RE: [REGRESSION] Re: [PATCH 00/24] Complete EEVDF
From: Doug Smythies
Date: Wed Jan 08 2025 - 10:51:19 EST
On 2025.01.08 05:12 Peter Zijlstra wrote:
> On Tue, Jan 07, 2025 at 09:15:59PM -0800, Doug Smythies wrote:
>> On 2025.07.11:24 Peter Zijlstra wrote:
>
>>> What exact cgroup config are you having? /sys/kernel/debug/sched/debug
>>> should be able to tell you.
>>
>> I do not know.
>> I'll capture the above output, compress it, and send it to you.
>>
>> I did also boot with systemd.unified_cgroup_hierarchy=0
>> and it made no difference.
>
> I think you need: "cgroup_disable=cpu noautogroup" to fully disable all
> the cpu-cgroup muck. Anyway:
>
> $ zcat cgroup2.txt.gz | grep -e yes -e turbo | awk '{print $2 "\t" $16}'
> yes /user.slice/user-1000.slice/session-1.scope
> yes /user.slice/user-1000.slice/session-1.scope
> yes /user.slice/user-1000.slice/session-1.scope
> yes /user.slice/user-1000.slice/session-1.scope
> turbostat /autogroup-286
> yes /user.slice/user-1000.slice/session-1.scope
> yes /user.slice/user-1000.slice/session-1.scope
> yes /user.slice/user-1000.slice/session-1.scope
> yes /user.slice/user-1000.slice/session-1.scope
> yes /user.slice/user-1000.slice/session-1.scope
> yes /user.slice/user-1000.slice/session-1.scope
> yes /user.slice/user-1000.slice/session-1.scope
> yes /user.slice/user-1000.slice/session-1.scope
> turbostat /autogroup-286
>
> That matches the scenario where I could reproduce, two competing groups.
>
> I'm seeing wild vruntime divergence when this happens -- this is
> definitely wonky. Basically the turbostat groups gets starved for a
> while while the yes group catches up.
========
ASSIGNMENT 1
Copy out the records, beginning with their first line and going on through the line containing "Annabella SRL este", with both ends included. Leave the pictures out of your answer.
The records that follow are unrelated to the mailing-list message on the EEVDF scheduler regression.
========
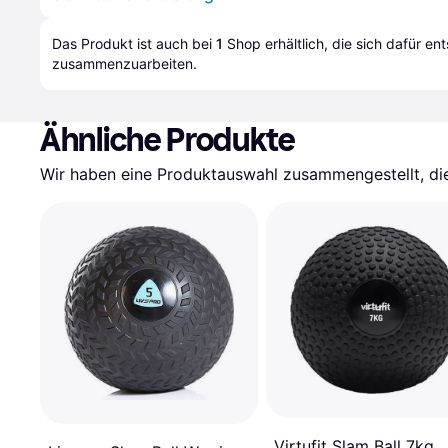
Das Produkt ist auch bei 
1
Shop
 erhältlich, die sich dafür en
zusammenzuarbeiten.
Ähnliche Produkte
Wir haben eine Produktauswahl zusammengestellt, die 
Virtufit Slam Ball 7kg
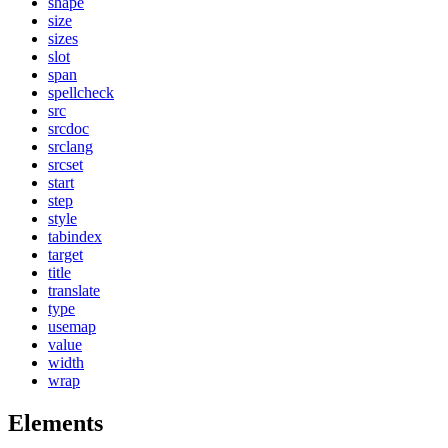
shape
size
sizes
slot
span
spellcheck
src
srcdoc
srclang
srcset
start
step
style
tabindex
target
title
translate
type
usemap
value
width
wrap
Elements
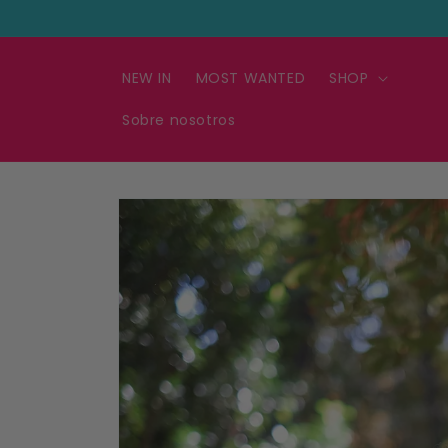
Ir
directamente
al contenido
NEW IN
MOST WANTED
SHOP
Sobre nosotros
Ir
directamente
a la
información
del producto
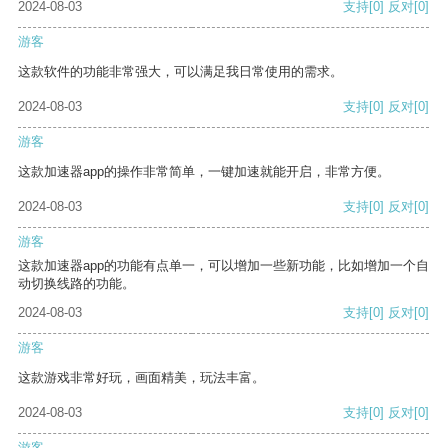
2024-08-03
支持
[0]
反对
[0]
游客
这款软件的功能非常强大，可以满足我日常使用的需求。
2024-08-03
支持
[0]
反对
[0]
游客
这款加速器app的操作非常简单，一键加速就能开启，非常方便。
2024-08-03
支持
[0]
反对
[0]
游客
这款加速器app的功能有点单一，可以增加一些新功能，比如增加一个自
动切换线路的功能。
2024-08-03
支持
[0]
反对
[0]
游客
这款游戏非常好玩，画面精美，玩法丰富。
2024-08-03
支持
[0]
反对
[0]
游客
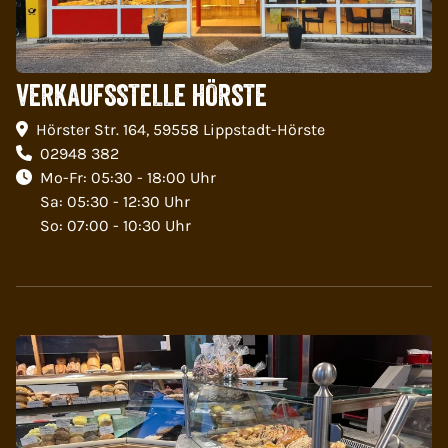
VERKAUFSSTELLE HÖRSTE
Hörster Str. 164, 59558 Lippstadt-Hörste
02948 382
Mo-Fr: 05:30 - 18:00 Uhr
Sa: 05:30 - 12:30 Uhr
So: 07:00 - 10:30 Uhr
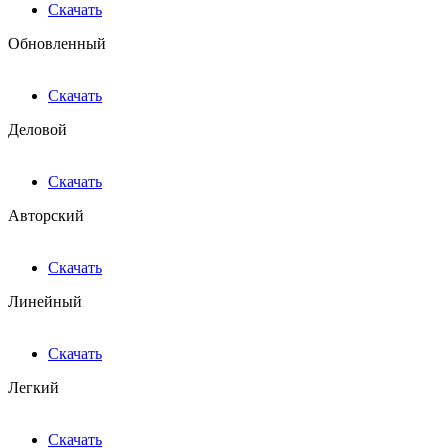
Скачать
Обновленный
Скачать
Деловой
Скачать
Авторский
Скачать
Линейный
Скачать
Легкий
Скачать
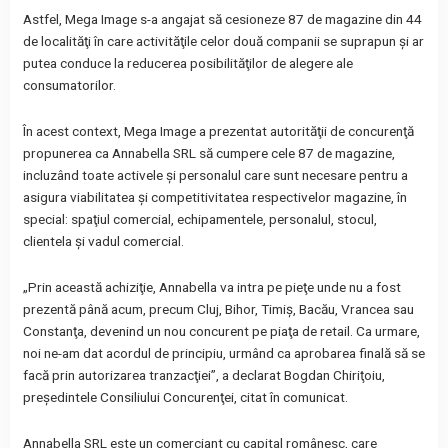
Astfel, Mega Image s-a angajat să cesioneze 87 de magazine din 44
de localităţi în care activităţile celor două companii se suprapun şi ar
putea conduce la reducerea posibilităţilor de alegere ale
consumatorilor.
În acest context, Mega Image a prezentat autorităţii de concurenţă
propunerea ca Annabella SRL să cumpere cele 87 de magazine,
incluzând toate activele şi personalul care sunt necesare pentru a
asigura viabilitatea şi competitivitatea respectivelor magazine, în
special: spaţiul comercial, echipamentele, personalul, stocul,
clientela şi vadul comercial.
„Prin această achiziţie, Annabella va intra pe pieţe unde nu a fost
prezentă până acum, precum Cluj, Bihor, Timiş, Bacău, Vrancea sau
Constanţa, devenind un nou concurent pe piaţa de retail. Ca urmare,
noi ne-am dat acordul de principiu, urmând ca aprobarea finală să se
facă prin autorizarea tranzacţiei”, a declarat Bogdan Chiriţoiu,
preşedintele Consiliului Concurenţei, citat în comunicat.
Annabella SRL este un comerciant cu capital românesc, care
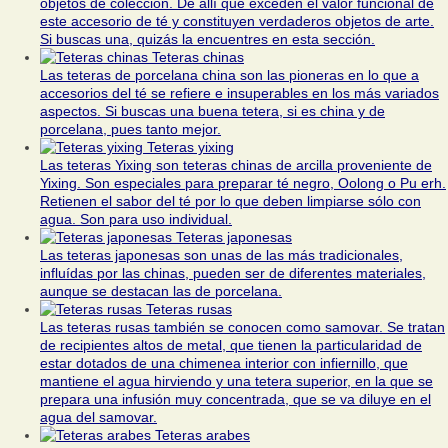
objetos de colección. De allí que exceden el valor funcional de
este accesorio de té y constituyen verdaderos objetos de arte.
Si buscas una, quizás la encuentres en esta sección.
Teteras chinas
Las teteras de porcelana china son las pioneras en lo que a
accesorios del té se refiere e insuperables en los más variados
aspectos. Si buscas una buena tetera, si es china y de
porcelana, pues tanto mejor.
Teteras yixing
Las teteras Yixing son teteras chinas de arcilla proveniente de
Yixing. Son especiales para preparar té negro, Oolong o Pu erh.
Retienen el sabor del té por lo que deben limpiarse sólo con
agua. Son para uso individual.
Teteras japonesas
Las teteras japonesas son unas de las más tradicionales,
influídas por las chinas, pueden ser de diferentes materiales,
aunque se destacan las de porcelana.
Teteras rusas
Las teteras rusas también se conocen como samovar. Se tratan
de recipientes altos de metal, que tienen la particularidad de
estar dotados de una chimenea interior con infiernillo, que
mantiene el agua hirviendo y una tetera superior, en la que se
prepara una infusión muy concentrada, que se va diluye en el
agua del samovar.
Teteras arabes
========
ASSIGNMENT 2
Continue the mailing-list reply about the EEVDF scheduler regression from the point where it stops.

TASK ANSWER 1
Das Produkt ist auch bei 
1
Shop
 erhältlich, die sich dafür en
zusammenzuarbeiten.
Ähnliche Produkte
Wir haben eine Produktauswahl zusammengestellt, die 
Virtufit Slam Ball 7kg
shape
size
sizes
slot
span
spellcheck
src
srcdoc
srclang
srcset
start
step
style
tabindex
target
title
translate
type
usemap
value
width
wrap
Elements
Ir
directamente
al contenido
NEW IN
MOST WANTED
SHOP
Sobre nosotros
Ir
directamente
a la
información
del producto
2024-08-03
支持
[0]
反对
[0]
游客
这款软件的功能非常强大，可以满足我日常使用的需求。
2024-08-03
支持
[0]
反对
[0]
游客
这款加速器app的操作非常简单，一键加速就能开启，非常方便。
2024-08-03
支持
[0]
反对
[0]
游客
这款加速器app的功能有点单一，可以增加一些新功能，比如增加一个自
动切换线路的功能。
2024-08-03
支持
[0]
反对
[0]
游客
这款游戏非常好玩，画面精美，玩法丰富。
2024-08-03
支持
[0]
反对
[0]
游客
VERKAUFSSTELLE HÖRSTE
Hörster Str. 164, 59558 Lippstadt-Hörste
02948 382
Mo-Fr: 05:30 - 18:00 Uhr
Sa: 05:30 - 12:30 Uhr
So: 07:00 - 10:30 Uhr
Скачать
Обновленный
Скачать
Деловой
Скачать
Авторский
Скачать
Линейный
Скачать
Легкий
Скачать
Astfel, Mega Image s-a angajat să cesioneze 87 de magazine din 44
de localităţi în care activităţile celor două companii se suprapun şi ar
putea conduce la reducerea posibilităţilor de alegere ale
consumatorilor.
În acest context, Mega Image a prezentat autorităţii de concurenţă
propunerea ca Annabella SRL să cumpere cele 87 de magazine,
incluzând toate activele şi personalul care sunt necesare pentru a
asigura viabilitatea şi competitivitatea respectivelor magazine, în
special: spaţiul comercial, echipamentele, personalul, stocul,
clientela şi vadul comercial.
„Prin această achiziţie, Annabella va intra pe pieţe unde nu a fost
prezentă până acum, precum Cluj, Bihor, Timiş, Bacău, Vrancea sau
Constanţa, devenind un nou concurent pe piaţa de retail. Ca urmare,
noi ne-am dat acordul de principiu, urmând ca aprobarea finală să se
facă prin autorizarea tranzacţiei”, a declarat Bogdan Chiriţoiu,
preşedintele Consiliului Concurenţei, citat în comunicat.
Annabella SRL este un comerciant cu capital românesc, care

TASK ANSWER 2
>
> It looks like reweight_entity() is shooting out the cgroup entity to the
> right.
>
> So it builds up some negative lag (received surplus service) and then
> because turbostat goes sleep for a second, it's cgroup's share gets
> truncated to 2 and it shoots the cgroup entity out waaaaaaaay far.
>
> Thing is, waking up *should* fix that up again, but that doesn't appear
> to happen, leaving us up a creek.
>
> /me noodles a bit....
>
> Does this help?
Sorry, but no it did not help.
> diff --git a/kernel/sched/fair.c b/kernel/sched/fair.c
> index c0e58e51801f..daa62cfa3092 100644
> --- a/kernel/sched/fair.c
> +++ b/kernel/sched/fair.c
> @@ -7000,6 +7063,13 @@ enqueue_task_fair(struct rq *rq, struct task_struct *p, int flags)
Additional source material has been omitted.